# Instruction:
Copy out, character for character, the lines of the rows below, starting with the line that contains "уктуры, улучшение качества" and going on through the line that contains "ЖИМОСТЬ В КРАСНОДАРЕ", both included.

# Excerpted data:

+++

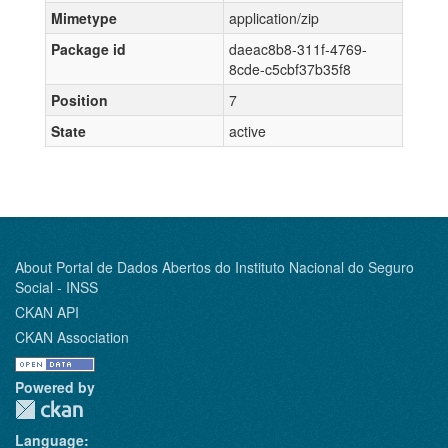
Mimetype
application/zip
Package id
daeac8b8-311f-4769-
8cde-c5cbf37b35f8
Position
7
State
active
About Portal de Dados Abertos do Instituto Nacional do Seguro
Social - INSS
CKAN API
CKAN Association
Powered by
Language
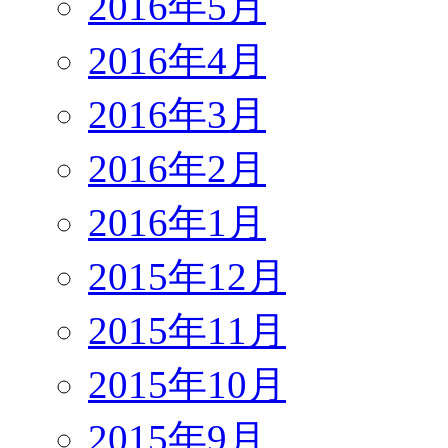
2016年5月
2016年4月
2016年3月
2016年2月
2016年1月
2015年12月
2015年11月
2015年10月
2015年9月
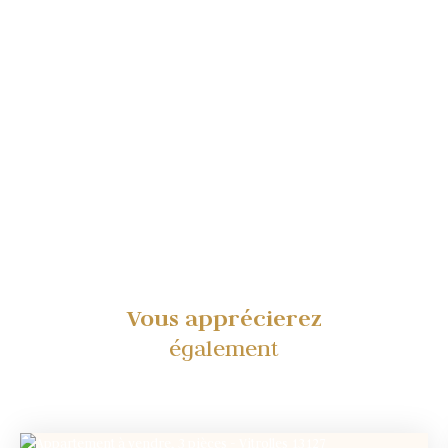
Vous apprécierez
également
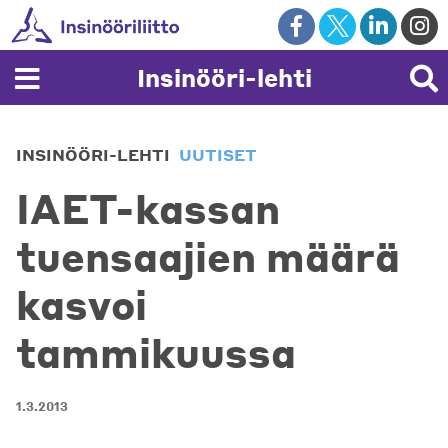
Skip
to
content
Insinööri-lehti
INSINÖÖRI-LEHTI
UUTISET
IAET-kassan
tuensaajien määrä
kasvoi
tammikuussa
1.3.2013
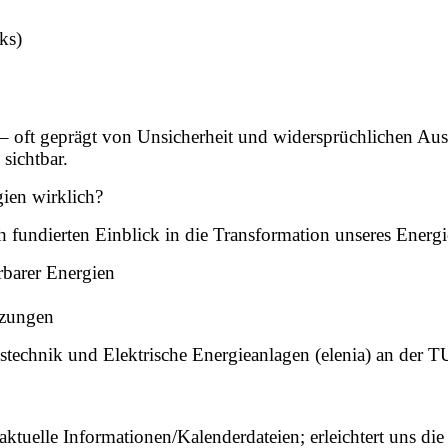
ks)
 – oft geprägt von Unsicherheit und widersprüchlichen Au
sichtbar.
ien wirklich?
h fundierten Einblick in die Transformation unseres Energ
rbarer Energien
tzungen
ungstechnik und Elektrische Energieanlagen (elenia) an de
aktuelle Informationen/Kalenderdateien; erleichtert uns die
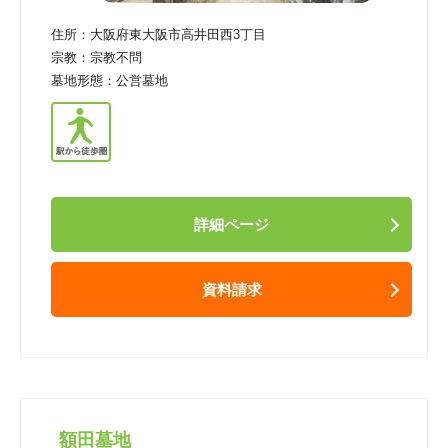
住所：
大阪府東大阪市高井田西3丁目
宗教：
宗教不問
墓地形態：
公営墓地
詳細ページ
資料請求
額田墓地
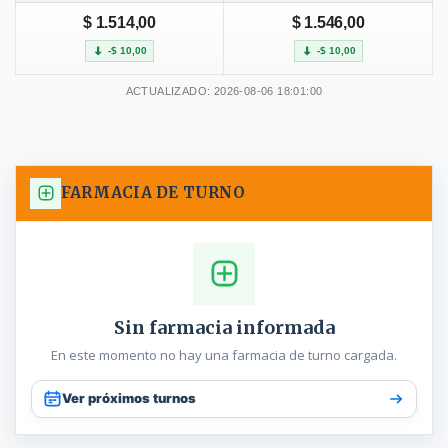
$ 1.514,00
$ 1.546,00
-$ 10,00
-$ 10,00
ACTUALIZADO: 2026-08-06 18:01:00
FARMACIA DE TURNO
Sin farmacia informada
En este momento no hay una farmacia de turno cargada.
Ver próximos turnos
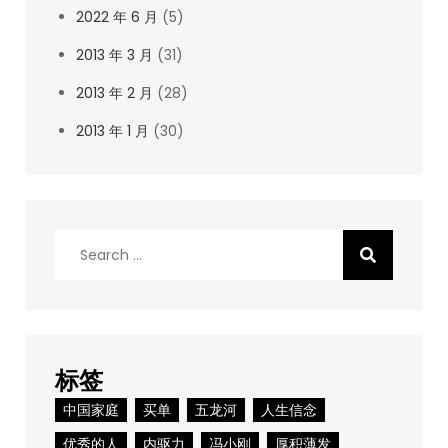
2022 年 6 月
(5)
2013 年 3 月
(31)
2013 年 2 月
(28)
2013 年 1 月
(30)
Search
for:
标签
中国家庭
买单
五龙河
人生信念
优秀的人
内驱力
冯小刚
厚积薄发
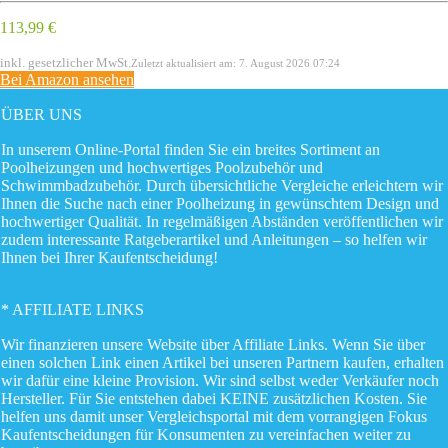
113,99 €
inkl. gesetzlicher MwSt.
Zuletzt aktualisiert am: 7. August 2026 07:24
Bei Amazon ansehen
ÜBER UNS
In unserem Online-Portal finden Sie ein breites Sortiment an
Poolheizungen und hochwertiges Poolzubehör und
Schwimmbadzubehör. Durch übersichtliche Vergleiche erleichtern wir
Ihnen die Suche nach einer Poolheizung in gewünschtem Design und
hochwertiger Qualität. In regelmäßigen Abständen veröffentlichen wir
zudem interessante Ratgeberartikel und Anleitungen – so helfen wir
Ihnen bei Ihrer Kaufentscheidung!
* AFFILIATE LINKS
Wir finanzieren unsere Website über Affiliate Links. Wenn Sie über
einen solchen Link einen Artikel bei unseren Partnern kaufen, erhalten
wir dafür eine kleine Provision. Wir sind selbst weder Verkäufer noch
Hersteller. Für Sie entstehen dabei KEINE zusätzlichen Kosten. Sie
helfen uns damit unser Vergleichsportal mit dem vorrangigen Fokus
Kaufentscheidungen für Konsumenten zu vereinfachen weiter zu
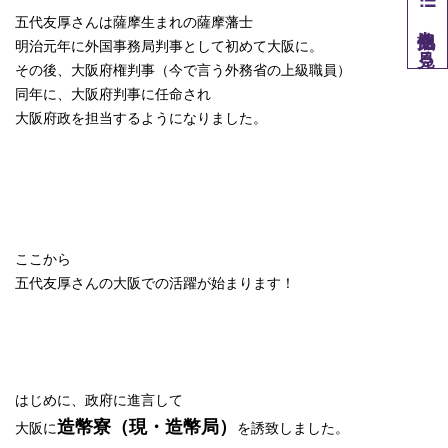
五代友厚さんは薩摩生まれの薩摩藩士
他拠点を見る
明治元年に外国事務局判事として初めて大阪に。
その後、大阪府権判事（今で言う外務省の上級職員）
同年に、大阪府判事に任命され
大阪府政を担当するようになりました。
ここから
五代友厚さんの大阪での活躍が始まります！
はじめに、政府に進言して
造幣寮（現・造幣局）
大阪に
を誘致しました。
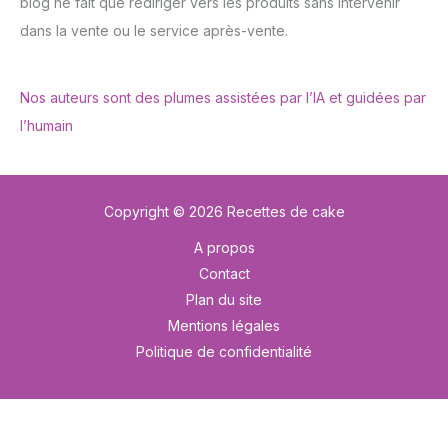
blog ne fait que rediriger vers les produits sans intervenir
dans la vente ou le service après-vente.
Nos auteurs sont des plumes assistées par l’IA et guidées par
l’humain
Copyright © 2026 Recettes de cake
A propos
Contact
Plan du site
Mentions légales
Politique de confidentialité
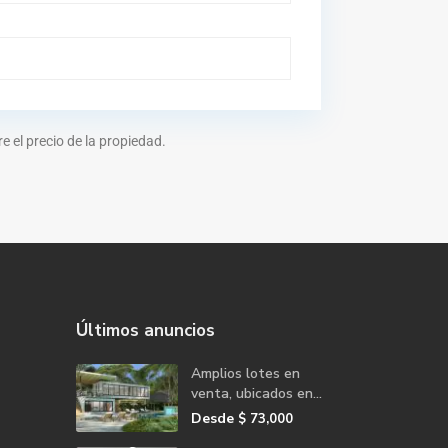
 el precio de la propiedad.
Últimos anuncios
Amplios lotes en
venta, ubicados en...
Desde
$ 73,000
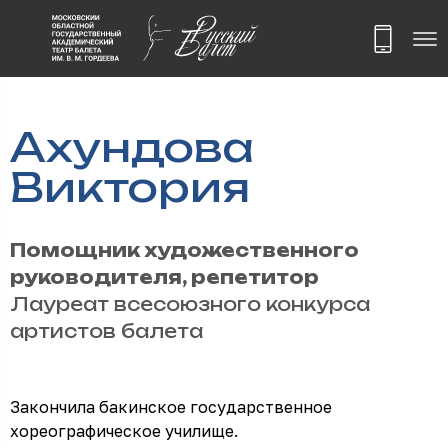
Ахундова
Виктория
Помощник художественного
руководителя, репетитор
Лауреат всесоюзного конкурса
артистов балета
Закончила бакинское государственное
хореографическое училище.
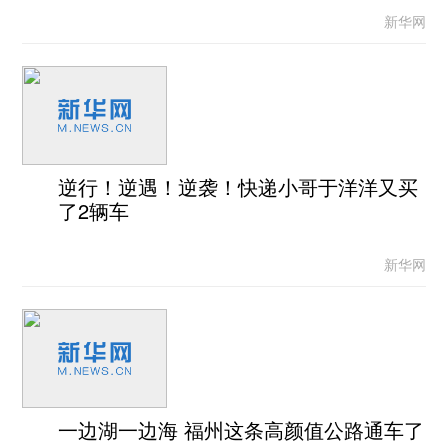
新华网
逆行！逆遇！逆袭！快递小哥于洋洋又买
了2辆车
新华网
一边湖一边海 福州这条高颜值公路通车了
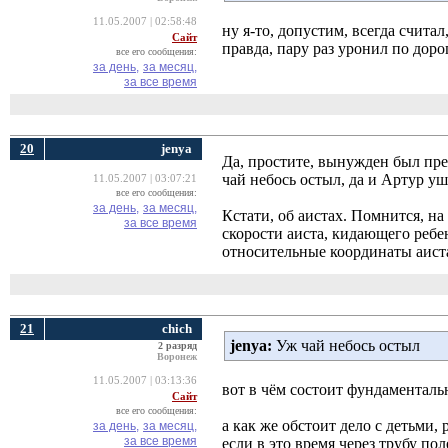
11.05.2007 | 02:58:48
ну я-то, допустим, всегда счита
Сайт
правда, пару раз уронил по доро
все его сообщения:
за день,
за месяц,
за все время
20
jenya
Да, простите, вынужден был пре
чай небось остыл, да и Артур уше
11.05.2007 | 03:07:21
все его сообщения:
за день,
за месяц,
Кстати, об аистах. Помнится, на
за все время
скорости аиста, кидающего ребен
относительные координаты аист
21
chich
jenya:
Уж чай небось остыл
2 разряд
Воронеж
11.05.2007 | 03:13:36
вот в чём состоит фундаменталь
Сайт
все его сообщения:
а как же обстоит дело с детьми
за день,
за месяц,
за все время
если в это время через трубу по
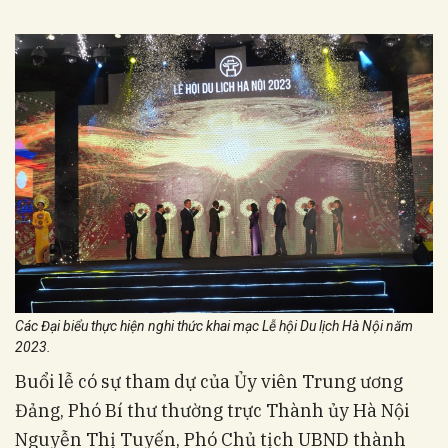
Các Đại biểu thực hiện nghi thức khai mạc Lễ hội Du lịch Hà Nội năm
2023.
Buổi lễ có sự tham dự của Ủy viên Trung ương
Đảng, Phó Bí thư thường trực Thành ủy Hà Nội
Nguyễn Thị Tuyến, Phó Chủ tịch UBND thành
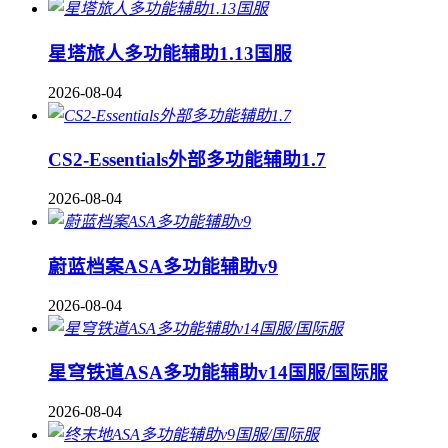
星塔旅人多功能辅助1.13国服
2026-08-04
CS2-Essentials外部多功能辅助1.7
2026-08-04
蔚蓝档案ASA多功能辅助v9
2026-08-04
星穹铁道ASA多功能辅助v14国服/国际服
2026-08-04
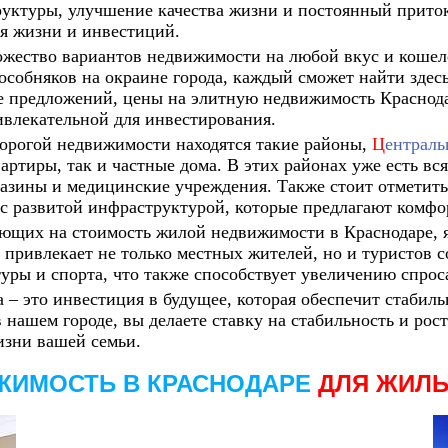
уктуры, улучшение качества жизни и постоянный приток
я жизни и инвестиций.
ожество вариантов недвижимости на любой вкус и кошел
собняков на окраине города, каждый сможет найти здесь
ие предложений, цены на элитную недвижимость Краснод
ривлекательной для инвестирования.
орогой недвижимости находятся такие районы,
Ц
ентраль
ртиры, так и частные дома. В этих районах уже есть вс
газины и медицинские учреждения. Также стоит отметить
с развитой инфраструктурой, которые предлагают комфо
ющих на стоимость жилой недвижимости в Краснодаре, я
 привлекает не только местных жителей, но и туристов со
туры и спорта, что также способствует увеличению спрос
– это инвестиция в будущее, которая обеспечит стабиль
ашем городе, вы делаете ставку на стабильность и рост 
изни вашей семьи.
ЖИМОСТЬ В КРАСНОДАРЕ
ДЛЯ ЖИЛ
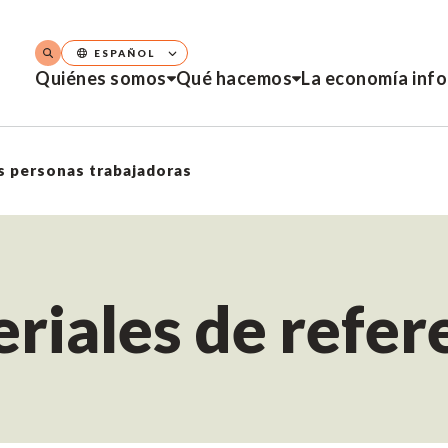
ESPAÑOL
Quiénes somos
Qué hacemos
La economía inf
as personas trabajadoras
riales de refer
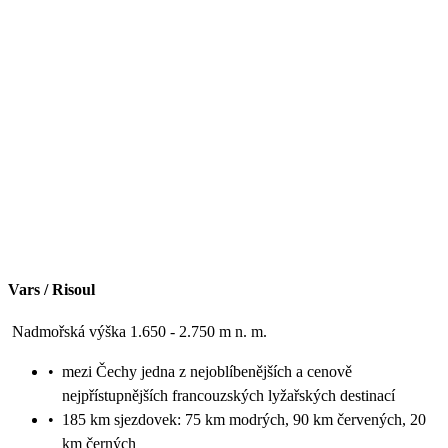
Vars / Risoul
Nadmořská výška 1.650 - 2.750 m n. m.
•
mezi Čechy jedna z nejoblíbenějších a cenově
nejpřístupnějších francouzských lyžařských destinací
•
185 km sjezdovek: 75 km modrých, 90 km červených, 20
km černých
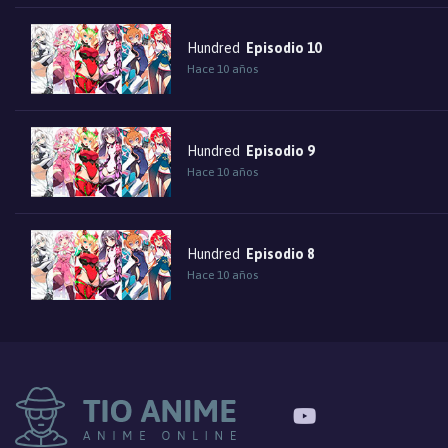
Hundred
Episodio 10
Hace 10 años
Hundred
Episodio 9
Hace 10 años
Hundred
Episodio 8
Hace 10 años
Hundred
Episodio 7
Hace 10 años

+++

# Response:
уктуры, улучшение качества жизни и постоянный приток
я жизни и инвестиций.
ожество вариантов недвижимости на любой вкус и кошел
собняков на окраине города, каждый сможет найти здесь
ие предложений, цены на элитную недвижимость Краснод
ривлекательной для инвестирования.
орогой недвижимости находятся такие районы,
Ц
ентраль
ртиры, так и частные дома. В этих районах уже есть вс
газины и медицинские учреждения. Также стоит отметить
с развитой инфраструктурой, которые предлагают комфо
ющих на стоимость жилой недвижимости в Краснодаре, я
 привлекает не только местных жителей, но и туристов со
туры и спорта, что также способствует увеличению спрос
– это инвестиция в будущее, которая обеспечит стабиль
ашем городе, вы делаете ставку на стабильность и рост 
изни вашей семьи.
ЖИМОСТЬ В КРАСНОДАРЕ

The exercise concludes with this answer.